Workflow Data Schema
====================

The Workflow schema captures high-level metadata and structure around a Flowcept-enabled run, including user-defined information, system context, and artifact lineage.

Workflow Fields
----------------

- **workflow_id** (str):
  Unique identifier for this workflow execution.

- **used** (dict):
  Dictionary of data or resources that were used by the workflow.

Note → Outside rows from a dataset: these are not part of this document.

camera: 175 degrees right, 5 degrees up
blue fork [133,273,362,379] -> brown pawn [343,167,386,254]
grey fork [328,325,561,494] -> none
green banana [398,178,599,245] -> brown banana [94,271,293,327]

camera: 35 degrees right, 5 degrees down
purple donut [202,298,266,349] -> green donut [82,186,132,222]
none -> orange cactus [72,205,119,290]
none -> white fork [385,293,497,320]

Typically includes model and dataset filepaths, and script global configs.

- **generated** (dict):
  Dictionary of outputs generated by the workflow (e.g., model paths, key summarized results, artifacts).

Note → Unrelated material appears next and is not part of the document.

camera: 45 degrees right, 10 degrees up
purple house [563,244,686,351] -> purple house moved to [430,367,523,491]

- **parent_workflow_id** (str):
  Identifier for the parent workflow, if applicable (e.g., for nested workflows or pipelines).

- **machine_info** (dict):
  Information about the machine or compute resource where the workflow was executed.

- **conf** (dict):
  Configuration for the run, typically contains the path to used flowcept settings file.

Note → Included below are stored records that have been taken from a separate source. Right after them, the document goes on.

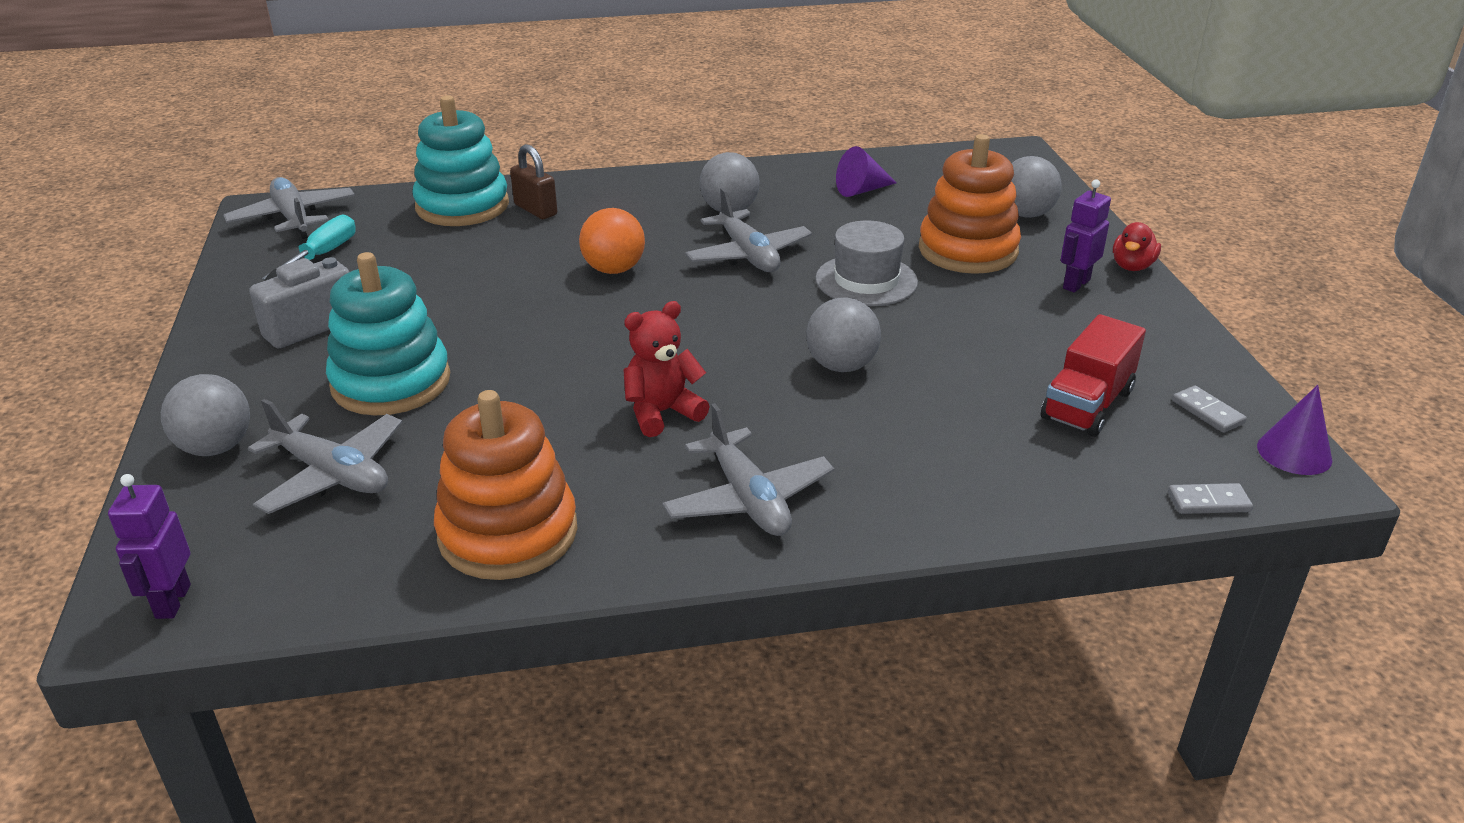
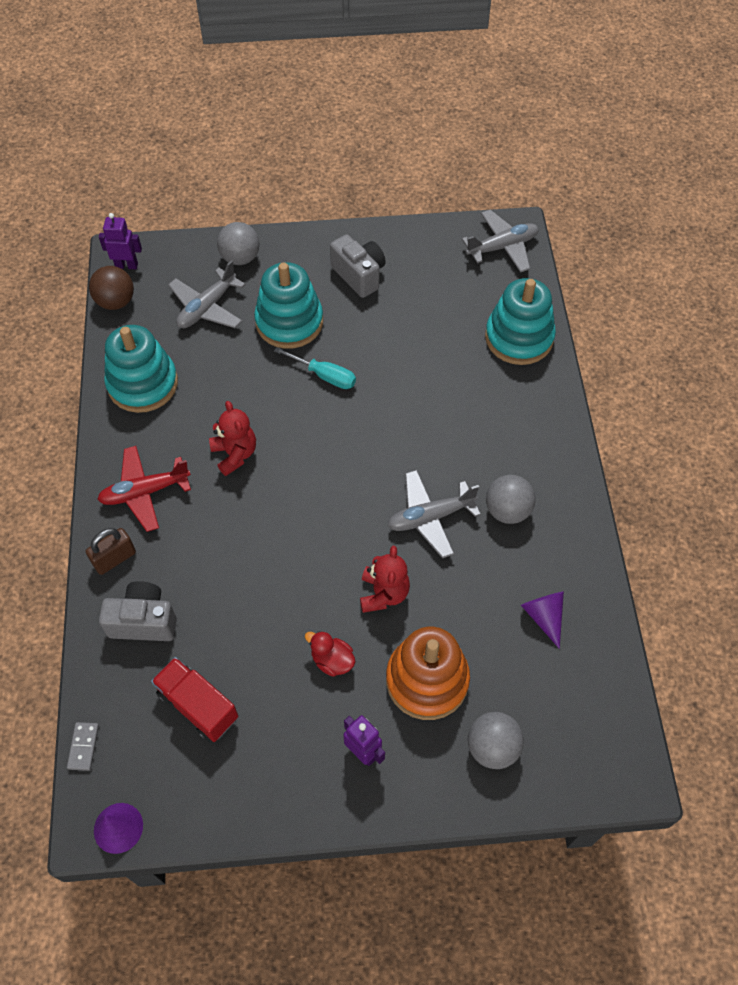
camera: 95 degrees right, 25 degrees up
turquoise screwdriver [262,215,356,280] -> turquoise screwdriver moved to [274,347,356,389]
orange stacking toy [434,390,578,580] -> turquoise stacking toy [104,325,178,413]
brown padlock [510,144,557,219] -> brown padlock moved to [86,528,136,575]
orange ball [579,208,645,274] -> none
grey plane [662,403,834,536] -> red plane [97,446,191,532]
grey ball [806,298,881,372] -> none
grey hat [815,221,918,306] -> red teddy bear [360,546,410,613]
red duck [1113,222,1161,271] -> red duck moved to [305,631,355,677]
grey domino [1172,385,1247,433] -> none
none -> brown ball [89,266,134,310]
none -> grey camera [99,581,177,641]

- **flowcept_settings** (dict):
  Snapshot of Flowcept-specific resolved configuration from the settings.yaml file.

- **flowcept_version** (str):
  Version of Flowcept used during execution.

- **utc_timestamp** (float):
  Timestamp (UTC, seconds since epoch) indicating when this workflow metadata was recorded.

- **user** (str):
  Username of the person or agent who initiated the workflow.
  Derived from `sys_metadata.login_name` if available; otherwise falls back to `getpass.getuser()`, `os.getlogin()`, or remains `None`.

- **campaign_id** (str):
  Optional campaign identifier grouping related workflows.

- **adapter_id** (str):
  The adapter or source component that launched or instrumented this workflow.

- **interceptor_ids** (list of str):
  List of Flowcept interceptor instance identifiers used during instrumentation.

- **name** (str):
  Human-readable name for the workflow (e.g., "training-run-001").

- **subtype** (str):
  Optional workflow subtype/category (e.g., ``ml_workflow``).

- **custom_metadata** (dict):
  User-defined metadata for extended tagging or traceability.

- **environment_id** (str):
  Identifier for the execution environment (e.g., cluster name, like Frontier or Summit)

- **sys_name** (str):
  Name of the operating system.
  Derived from `os.uname()[0]`.

- **node_name** (str):
  Hostname of the compute node.
  Derived from `os.uname()[1]`.

- **hostname** (str):
  Fully qualified domain name of the host, resolved via `socket.getfqdn()` with multiple fallbacks.

- **public_ip** (str):
  Public IP address of the machine. Derived from `sys_metadata.public_ip`, if available.

- **private_ip** (str):
  Private (intranet) IP address of the machine. Derived from `sys_metadata.private_ip`, if available.

- **extra_metadata** (str):
  Serialized extra metadata captured from external config sources.

Notes
-----

- The schema prioritizes system-derived metadata from a `sys_metadata` block inside the Flowcept configuration.
- System identification is robust, relying on environment variables, standard libraries, and fallback mechanisms for portability.
- `used` and `generated` fields support artifact lineage and can store references to any structured or semi-structured resource.